_Activity_.
Set down every line of the material below word for word, without changing anything.

[Items from a dataset]
Content starts

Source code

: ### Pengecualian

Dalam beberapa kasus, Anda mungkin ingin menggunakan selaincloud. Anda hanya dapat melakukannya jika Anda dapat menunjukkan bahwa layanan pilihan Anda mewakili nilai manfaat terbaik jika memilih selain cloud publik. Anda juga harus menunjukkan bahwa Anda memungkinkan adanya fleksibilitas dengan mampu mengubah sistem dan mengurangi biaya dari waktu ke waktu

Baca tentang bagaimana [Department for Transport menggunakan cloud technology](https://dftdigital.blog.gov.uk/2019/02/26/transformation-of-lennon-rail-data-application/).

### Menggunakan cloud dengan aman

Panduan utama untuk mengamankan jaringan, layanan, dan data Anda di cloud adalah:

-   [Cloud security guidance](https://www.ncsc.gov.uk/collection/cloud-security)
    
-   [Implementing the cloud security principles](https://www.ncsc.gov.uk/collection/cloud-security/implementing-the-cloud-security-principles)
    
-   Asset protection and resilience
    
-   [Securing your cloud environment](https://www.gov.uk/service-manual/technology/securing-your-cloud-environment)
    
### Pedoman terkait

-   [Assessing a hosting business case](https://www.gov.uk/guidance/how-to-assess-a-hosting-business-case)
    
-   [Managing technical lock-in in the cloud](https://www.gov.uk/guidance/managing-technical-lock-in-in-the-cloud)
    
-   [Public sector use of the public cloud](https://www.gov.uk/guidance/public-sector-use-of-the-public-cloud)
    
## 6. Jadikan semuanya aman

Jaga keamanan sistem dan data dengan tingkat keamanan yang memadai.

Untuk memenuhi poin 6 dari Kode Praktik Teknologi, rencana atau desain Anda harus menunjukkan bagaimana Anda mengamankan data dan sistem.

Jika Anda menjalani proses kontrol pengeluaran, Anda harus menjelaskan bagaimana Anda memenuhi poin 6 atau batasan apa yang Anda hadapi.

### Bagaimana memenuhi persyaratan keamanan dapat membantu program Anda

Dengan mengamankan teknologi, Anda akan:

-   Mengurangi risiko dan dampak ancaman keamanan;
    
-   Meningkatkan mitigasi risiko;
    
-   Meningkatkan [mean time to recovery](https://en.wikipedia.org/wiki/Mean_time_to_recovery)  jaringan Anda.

Content ends

_The answer_.
Source code

: ### Pengecualian

Dalam beberapa kasus, Anda mungkin ingin menggunakan selaincloud. Anda hanya dapat melakukannya jika Anda dapat menunjukkan bahwa layanan pilihan Anda mewakili nilai manfaat terbaik jika memilih selain cloud publik. Anda juga harus menunjukkan bahwa Anda memungkinkan adanya fleksibilitas dengan mampu mengubah sistem dan mengurangi biaya dari waktu ke waktu

Baca tentang bagaimana [Department for Transport menggunakan cloud technology](https://dftdigital.blog.gov.uk/2019/02/26/transformation-of-lennon-rail-data-application/).

### Menggunakan cloud dengan aman

Panduan utama untuk mengamankan jaringan, layanan, dan data Anda di cloud adalah:

-   [Cloud security guidance](https://www.ncsc.gov.uk/collection/cloud-security)
    
-   [Implementing the cloud security principles](https://www.ncsc.gov.uk/collection/cloud-security/implementing-the-cloud-security-principles)
    
-   Asset protection and resilience
    
-   [Securing your cloud environment](https://www.gov.uk/service-manual/technology/securing-your-cloud-environment)
    
### Pedoman terkait

-   [Assessing a hosting business case](https://www.gov.uk/guidance/how-to-assess-a-hosting-business-case)
    
-   [Managing technical lock-in in the cloud](https://www.gov.uk/guidance/managing-technical-lock-in-in-the-cloud)
    
-   [Public sector use of the public cloud](https://www.gov.uk/guidance/public-sector-use-of-the-public-cloud)
    
## 6. Jadikan semuanya aman

Jaga keamanan sistem dan data dengan tingkat keamanan yang memadai.

Untuk memenuhi poin 6 dari Kode Praktik Teknologi, rencana atau desain Anda harus menunjukkan bagaimana Anda mengamankan data dan sistem.

Jika Anda menjalani proses kontrol pengeluaran, Anda harus menjelaskan bagaimana Anda memenuhi poin 6 atau batasan apa yang Anda hadapi.

### Bagaimana memenuhi persyaratan keamanan dapat membantu program Anda

Dengan mengamankan teknologi, Anda akan:

-   Mengurangi risiko dan dampak ancaman keamanan;
    
-   Meningkatkan mitigasi risiko;
    
-   Meningkatkan [mean time to recovery](https://en.wikipedia.org/wiki/Mean_time_to_recovery)  jaringan Anda.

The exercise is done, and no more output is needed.